Keywords

1 Introduction

In the past few years, the technological development of 3D audio for headphones using binaural audio has facilitated the delivery of Audio Augmented Reality (AAR) experiences. AAR consists of adding spatial audio entities into the real environment [13]. The technology has been applied to a range of fields such as teleconferencing, accessible audio systems, location-based games or education. AAR Research has mainly been focusing on the perception of sound quality [18], realism, or discrimination between real and virtual sounds [13]. Yet, interaction and collaboration remain under-researched. One of the big challenges is acoustic transparency, so that the user can stay connected to his environment as if they had no headphones. Bose Frames (BF) audio sunglasses [5] are a newly available wearable AAR consumer technology that embed the speakers and technology in the frame of the sunglasses, and are therefore perfectly acoustically transparent.

We are developing an interactive AAR multiplayer experience, for four players at a time, that encourages human interactions. Our prototype, Please Confirm you are not a Robot, explores three research questions: How can the affordances of the technology and spatial sound prompt and support actions in interactive AAR? How can asymmetric information influence group dynamics and support or distract from collaborative tasks? How can a participatory performance create empathy and behaviour change through interactive storytelling? We will test our game in a user experience study, from which we want to derive design implications for interactive storytelling and multiplayer AAR game design.

2 Background

2.1 State of the Art

In AAR, spatial audio is often rendered over headphones. Issues have been reported regarding front-back inversions, sound timbre artifacts, or externalisation, due to the use of non-individual HRTFs [3]. These are more noticeable in static than in dynamic binaural, which consists of the addition of a headtracking system, and also increases the user immersion and localisation accuracy. A valuable asset of wearable devices is that they can offer headtracking possibilities and thus make dynamic binaural audio more widely available.

Representations of the AAR sound field can be either natural or pseudoacoustic. For the former, virtual audio entities are directly added to the auditory real environment.

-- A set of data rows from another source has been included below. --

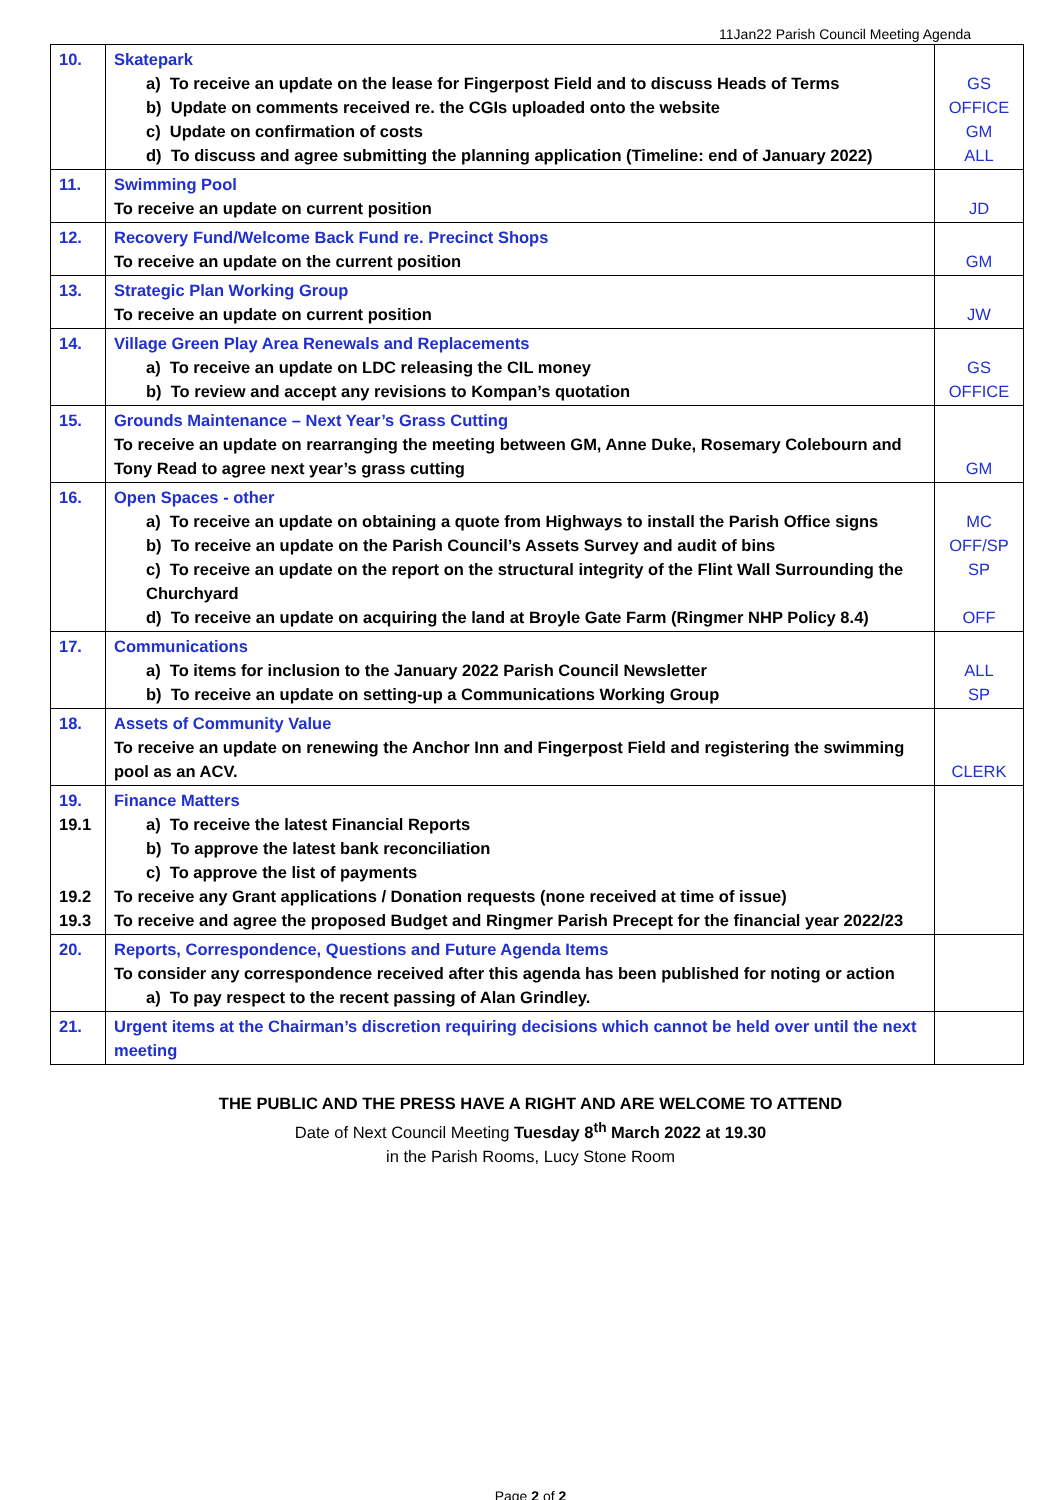11Jan22 Parish Council Meeting Agenda
| 10. | Skatepark a) To receive an update on the lease for Fingerpost Field and to discuss Heads of Terms b) Update on comments received re. the CGIs uploaded onto the website c) Update on confirmation of costs d) To discuss and agree submitting the planning application (Timeline: end of January 2022) | GS OFFICE GM ALL |
| 11. | Swimming Pool To receive an update on current position | JD |
| 12. | Recovery Fund/Welcome Back Fund re. Precinct Shops To receive an update on the current position | GM |
| 13. | Strategic Plan Working Group To receive an update on current position | JW |
| 14. | Village Green Play Area Renewals and Replacements a) To receive an update on LDC releasing the CIL money b) To review and accept any revisions to Kompan’s quotation | GS OFFICE |
| 15. | Grounds Maintenance – Next Year’s Grass Cutting To receive an update on rearranging the meeting between GM, Anne Duke, Rosemary Colebourn and Tony Read to agree next year’s grass cutting | GM |
| 16. | Open Spaces - other a) To receive an update on obtaining a quote from Highways to install the Parish Office signs b) To receive an update on the Parish Council’s Assets Survey and audit of bins c) To receive an update on the report on the structural integrity of the Flint Wall Surrounding the Churchyard d) To receive an update on acquiring the land at Broyle Gate Farm (Ringmer NHP Policy 8.4) | MC OFF/SP SP OFF |
| 17. | Communications a) To items for inclusion to the January 2022 Parish Council Newsletter b) To receive an update on setting-up a Communications Working Group | ALL SP |
| 18. | Assets of Community Value To receive an update on renewing the Anchor Inn and Fingerpost Field and registering the swimming pool as an ACV. | CLERK |
| 19. 19.1 19.2 19.3 | Finance Matters a) To receive the latest Financial Reports b) To approve the latest bank reconciliation c) To approve the list of payments To receive any Grant applications / Donation requests (none received at time of issue) To receive and agree the proposed Budget and Ringmer Parish Precept for the financial year 2022/23 | |
| 20. | Reports, Correspondence, Questions and Future Agenda Items To consider any correspondence received after this agenda has been published for noting or action a) To pay respect to the recent passing of Alan Grindley. | |
| 21. | Urgent items at the Chairman’s discretion requiring decisions which cannot be held over until the next meeting | |
THE PUBLIC AND THE PRESS HAVE A RIGHT AND ARE WELCOME TO ATTEND
Date of Next Council Meeting Tuesday 8<sup>th</sup> March 2022 at 19.30
in the Parish Rooms, Lucy Stone Room
Page 2 of 2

For the latter, binaural microphones are added into the listener’s ears and routed to the earphones so that the listener perceives a synthesized version of his environment. This system, also called “hear-through” audio, is for instance common in hearing aids. In all cases, the aim is that the user should not be able to determine which sources are real and which are not. This requires using high-quality 3D audio rendering [13] and a careful mix between the virtual sources and the auditory environment.

2.2 Challenges

Previous AAR studies have mainly focussed on hear-through audio. Transparent earphones remain under-explored and questions arise about a seamless integration of audio entities onto the real auditory environment. Some open-ear systems, such as the BF system presented in Sect. 4, exist. The mixed reality Microsoft Hololens glasses can render dynamic binaural audio and holographic 3D images, using small loudspeakers, a camera, eye tracking, and headtracking sensors integrated in the frame of the glasses [14]. Bone conduction headsets can also be used to render binaural audio. Despite some localization accuracy issues, good externalization and spatial discrimination can be achieved [2].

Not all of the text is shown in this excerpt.